2014/11/15

German North Sea coastal defence

.
The history of Germany's North Sea coastal defence is a military history oddity. The geography was a natural ally of the German navy as the Russian winter was to Russian armies.


This satellite imagery shows most of the German North Sea coast; the missing part on top is similar. We can easily see the chain of islands which leaves only the Eiderstädt peninsula on top truly exposed. Everywhere else "brown water" is an understatement. Muddy bottoms and very shallow waters are everywhere and restrict capital ship movements (see also this training nautical map). Ports and cities are thus well-protected from hostile surface actions.

typical look of the shore
The North Sea withdraws far during Ebb tides,
leaving a muddy landscape

It was relatively easy to secure the few navigable channels with coastal artillery, but 20th century wartime defences rested heavily on mines and motor torpedo boats. Minimally armed fishing boats (Kriegsfischkutter) served as picket boats (Vorpostenboot). Hostiles also had to fear false buoys, as they could lead ships into too shallow waters. The smaller navigable channels change over time, and years-old nautical maps are unreliable.

There's but one extant coastal fort; it guarded the entrance to the Elbe river estuary and thus to the primary German harbour city, Hamburg. Fort Kugelbake (satellite image). It was equipped with ten 283 mm guns before the First World War, half of these were moved to Flandres in 1914 already, and the fort only served as heavy anti-air battery with very little coastal defence value during the Second World War.

English North Sea coast cities endured some shelling during the First Word War; the German ones never did.
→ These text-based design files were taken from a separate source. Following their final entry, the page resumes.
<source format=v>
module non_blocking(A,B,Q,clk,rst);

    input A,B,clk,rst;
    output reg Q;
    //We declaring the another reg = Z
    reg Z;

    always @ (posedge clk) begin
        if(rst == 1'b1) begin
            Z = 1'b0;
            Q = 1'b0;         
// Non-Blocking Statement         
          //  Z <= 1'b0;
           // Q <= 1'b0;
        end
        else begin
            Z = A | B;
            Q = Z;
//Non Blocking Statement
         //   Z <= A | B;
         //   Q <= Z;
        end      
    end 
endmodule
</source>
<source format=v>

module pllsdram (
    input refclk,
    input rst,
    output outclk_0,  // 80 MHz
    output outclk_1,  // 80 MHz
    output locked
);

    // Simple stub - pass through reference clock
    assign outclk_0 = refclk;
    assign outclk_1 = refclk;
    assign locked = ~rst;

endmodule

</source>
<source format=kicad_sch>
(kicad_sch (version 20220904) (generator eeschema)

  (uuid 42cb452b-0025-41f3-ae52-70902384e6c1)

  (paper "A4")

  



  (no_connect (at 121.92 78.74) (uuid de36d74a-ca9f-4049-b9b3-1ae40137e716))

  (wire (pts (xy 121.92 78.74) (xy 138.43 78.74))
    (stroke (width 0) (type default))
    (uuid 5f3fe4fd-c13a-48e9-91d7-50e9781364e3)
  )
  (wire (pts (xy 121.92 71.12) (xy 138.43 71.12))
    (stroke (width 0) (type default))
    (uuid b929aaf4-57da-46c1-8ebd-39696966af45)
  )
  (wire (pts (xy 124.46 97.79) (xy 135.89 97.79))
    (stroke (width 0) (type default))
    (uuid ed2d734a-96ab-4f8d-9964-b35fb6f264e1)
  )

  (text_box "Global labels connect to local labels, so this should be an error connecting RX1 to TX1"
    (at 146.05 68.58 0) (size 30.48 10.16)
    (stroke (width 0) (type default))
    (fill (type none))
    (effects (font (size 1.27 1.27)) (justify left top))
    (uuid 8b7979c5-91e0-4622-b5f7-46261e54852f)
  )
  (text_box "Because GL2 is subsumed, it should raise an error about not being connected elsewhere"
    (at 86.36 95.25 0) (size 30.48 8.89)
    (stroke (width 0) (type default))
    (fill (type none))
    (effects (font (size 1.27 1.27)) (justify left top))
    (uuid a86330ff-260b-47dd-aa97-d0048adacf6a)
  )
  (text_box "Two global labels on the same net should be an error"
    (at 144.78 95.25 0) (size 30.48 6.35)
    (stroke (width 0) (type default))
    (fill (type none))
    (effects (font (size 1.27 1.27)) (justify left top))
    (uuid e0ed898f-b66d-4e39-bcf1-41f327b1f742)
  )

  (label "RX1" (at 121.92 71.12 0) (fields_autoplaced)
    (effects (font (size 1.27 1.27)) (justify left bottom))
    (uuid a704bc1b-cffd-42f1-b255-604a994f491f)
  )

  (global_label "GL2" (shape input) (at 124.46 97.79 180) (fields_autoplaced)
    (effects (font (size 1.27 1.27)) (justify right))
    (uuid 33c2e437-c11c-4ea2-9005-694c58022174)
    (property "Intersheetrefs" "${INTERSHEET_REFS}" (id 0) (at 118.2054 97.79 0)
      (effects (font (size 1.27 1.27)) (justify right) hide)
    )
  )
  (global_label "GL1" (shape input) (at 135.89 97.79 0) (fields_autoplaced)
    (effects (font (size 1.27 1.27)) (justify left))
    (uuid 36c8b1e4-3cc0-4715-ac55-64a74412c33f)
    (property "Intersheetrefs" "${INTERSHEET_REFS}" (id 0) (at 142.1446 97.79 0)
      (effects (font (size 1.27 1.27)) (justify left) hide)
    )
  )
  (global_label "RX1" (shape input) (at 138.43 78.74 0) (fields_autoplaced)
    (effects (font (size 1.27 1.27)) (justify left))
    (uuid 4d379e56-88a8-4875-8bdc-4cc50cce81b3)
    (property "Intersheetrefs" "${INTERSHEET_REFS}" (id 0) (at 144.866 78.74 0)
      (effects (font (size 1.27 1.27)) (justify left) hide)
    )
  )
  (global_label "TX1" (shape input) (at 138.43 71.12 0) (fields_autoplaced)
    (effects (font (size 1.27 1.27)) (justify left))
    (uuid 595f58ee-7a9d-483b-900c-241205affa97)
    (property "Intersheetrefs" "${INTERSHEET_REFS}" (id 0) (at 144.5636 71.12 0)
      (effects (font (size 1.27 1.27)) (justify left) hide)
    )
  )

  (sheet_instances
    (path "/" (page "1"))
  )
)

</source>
The Royal navy had a plan for an amphibious invasion of Germany prior to the First World War already, (Baltic project), but it involved the risky navigation through the Danish waters and a landing on the German Baltic Sea shore - the North Sea shore was too troublesome.
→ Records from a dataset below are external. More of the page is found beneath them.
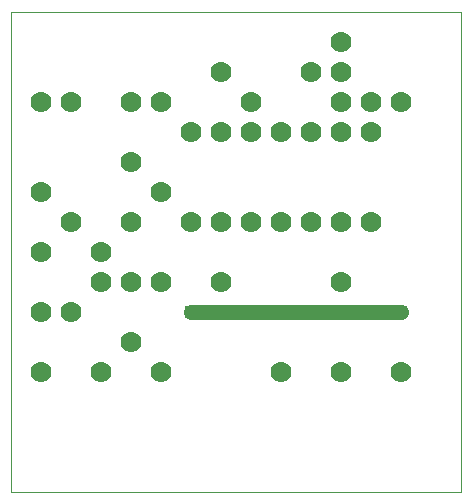
<source format=gtl>
G75*
%MOIN*%
%OFA0B0*%
%FSLAX25Y25*%
%IPPOS*%
%LPD*%
%AMOC8*
5,1,8,0,0,1.08239X$1,22.5*
%
%ADD10C,0.00000*%
%ADD11C,0.07000*%
%ADD12C,0.05000*%
%ADD13R,0.03962X0.03962*%
D10*
X0007738Y0015337D02*
X0157738Y0015337D01*
X0157738Y0175337D01*
X0007738Y0175337D01*
X0007738Y0015337D01*
D11*
X0017738Y0055337D03*
X0017738Y0075337D03*
X0027738Y0075337D03*
X0037738Y0085337D03*
X0047738Y0085337D03*
X0057738Y0085337D03*
X0077738Y0085337D03*
X0077738Y0105337D03*
X0087738Y0105337D03*
X0097738Y0105337D03*
X0107738Y0105337D03*
X0117738Y0105337D03*
X0127738Y0105337D03*
X0117738Y0085337D03*
X0117738Y0055337D03*
X0137738Y0055337D03*
X0097738Y0055337D03*
X0057738Y0055337D03*
X0047738Y0065337D03*
X0037738Y0055337D03*
X0037738Y0095337D03*
X0047738Y0105337D03*
X0057738Y0115337D03*
X0067738Y0105337D03*
X0047738Y0125337D03*
X0047738Y0145337D03*
X0057738Y0145337D03*
X0067738Y0135337D03*
X0077738Y0135337D03*
X0087738Y0135337D03*
X0087738Y0145337D03*
X0097738Y0135337D03*
X0107738Y0135337D03*
X0117738Y0135337D03*
X0117738Y0145337D03*
X0127738Y0145337D03*
X0127738Y0135337D03*
X0137738Y0145337D03*
X0117738Y0155337D03*
X0117738Y0165337D03*
X0107738Y0155337D03*
X0077738Y0155337D03*
X0027738Y0145337D03*
X0017738Y0145337D03*
X0017738Y0115337D03*
X0027738Y0105337D03*
X0017738Y0095337D03*
D12*
X0067738Y0075337D02*
X0137738Y0075337D01*
D13*
X0137738Y0075337D03*
X0067738Y0075337D03*
M02*

</source>
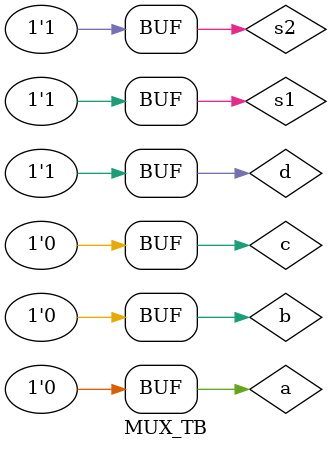
<source format=v>
`timescale 1ns / 1ps


module MUX_TB();
    reg a,b,c,d,s1,s2;
    wire o;
    
MUX uut(.A(a),.B(b),.C(c),.D(d),.S1(s1),.S2(s2),.O(o));
    initial
        begin
            a= 1; b=0; c=0; d=0; s1=0; s2=0;
            #50
            a= 0; b=1; c=0; d=0; s1=0; s2=1;
            #50
            a= 0; b=0; c=1; d=0; s1=1; s2=0;
            #50
            a= 0; b=0; c=0; d=1; s1=1; s2=1;
        end
endmodule

</source>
The Sweden, Finland and Estonia - have a similar oddity in that the Baltic Sea is has little salt and thus often freezes over for months during wintertime. Norway has its unique fjord coastline, Sweden its archipelago in front of its capital. Croatia has a similar coastline as Germany, sans the influence of the tides. Much of the Dutch coastline resembles the German one.
Of all these countries, only Norway suffered from a (quite daring) amphibious invasion (Estonia experienced an invasion of its islands only).
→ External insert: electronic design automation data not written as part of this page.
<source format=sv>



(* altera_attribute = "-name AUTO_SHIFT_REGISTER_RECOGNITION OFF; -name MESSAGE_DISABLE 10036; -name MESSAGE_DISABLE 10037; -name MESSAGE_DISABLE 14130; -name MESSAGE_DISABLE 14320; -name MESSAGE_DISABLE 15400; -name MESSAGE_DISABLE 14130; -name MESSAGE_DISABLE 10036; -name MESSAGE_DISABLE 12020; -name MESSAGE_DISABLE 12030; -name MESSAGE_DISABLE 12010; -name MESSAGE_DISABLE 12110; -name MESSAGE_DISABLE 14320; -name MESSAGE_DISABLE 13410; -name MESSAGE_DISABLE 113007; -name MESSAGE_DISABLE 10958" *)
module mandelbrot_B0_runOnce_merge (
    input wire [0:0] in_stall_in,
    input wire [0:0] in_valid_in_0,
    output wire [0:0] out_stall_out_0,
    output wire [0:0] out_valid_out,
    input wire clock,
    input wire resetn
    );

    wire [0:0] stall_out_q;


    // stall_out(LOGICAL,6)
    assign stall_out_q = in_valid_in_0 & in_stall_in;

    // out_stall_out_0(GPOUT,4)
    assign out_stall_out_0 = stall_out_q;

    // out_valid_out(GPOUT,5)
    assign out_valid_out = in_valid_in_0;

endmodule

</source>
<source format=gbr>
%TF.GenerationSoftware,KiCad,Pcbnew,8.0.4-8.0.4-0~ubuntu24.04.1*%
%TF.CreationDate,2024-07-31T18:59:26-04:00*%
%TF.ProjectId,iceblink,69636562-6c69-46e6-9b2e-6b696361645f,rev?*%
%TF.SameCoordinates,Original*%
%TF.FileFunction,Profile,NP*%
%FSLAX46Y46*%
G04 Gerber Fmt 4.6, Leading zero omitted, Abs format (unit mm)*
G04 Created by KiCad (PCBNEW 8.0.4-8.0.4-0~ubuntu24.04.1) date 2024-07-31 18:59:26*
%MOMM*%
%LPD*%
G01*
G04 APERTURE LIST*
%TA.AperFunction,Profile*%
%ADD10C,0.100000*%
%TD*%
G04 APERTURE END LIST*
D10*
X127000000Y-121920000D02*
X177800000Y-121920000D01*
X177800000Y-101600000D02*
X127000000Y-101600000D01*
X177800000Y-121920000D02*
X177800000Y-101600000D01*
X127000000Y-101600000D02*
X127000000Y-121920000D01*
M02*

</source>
I always thought this geographic influence on naval military history was quite interesting, and now I finally shared it.

S O
defence_and_freedom@gmx.de

P.S: Coastal artillery had historically a rather low lethality because its high lethality was usually avoided (save for few exceptions). Duels between cruisers and coastal forts were typically indecisive in both World Wars. Most coastal artillery lacked the battery size for effective long-range fires. (As a rule of thumb it takes a six salvo for a good observation of the centre of impact fountains and thus for accurate observed and corrected fire at long ranges. This is why the move from four to six or more primary artillery guns with the All-big-gun battleship in the Dreadnought revolution was such a big deal.) Most large calibre coastal guns were often very slow-loading compared to shipboard guns because the means for ammunition transport were more primitive. Coastal mortars were almost useless with their low rate of fire.
.

1 comment:

  1. Erskine Childers wrote a novel about the military implications of this very piece of real estate in the early 20C ("The Riddle of the Sands"), in which his spy protagonist was interested in its offensive, rather than defensive, possibilities. The plot centred on a secret German plan to use the muddy channels to launch a surpise attack on Britain. A very interesting read, though I have no idea how well known this book is in the German-speaking world.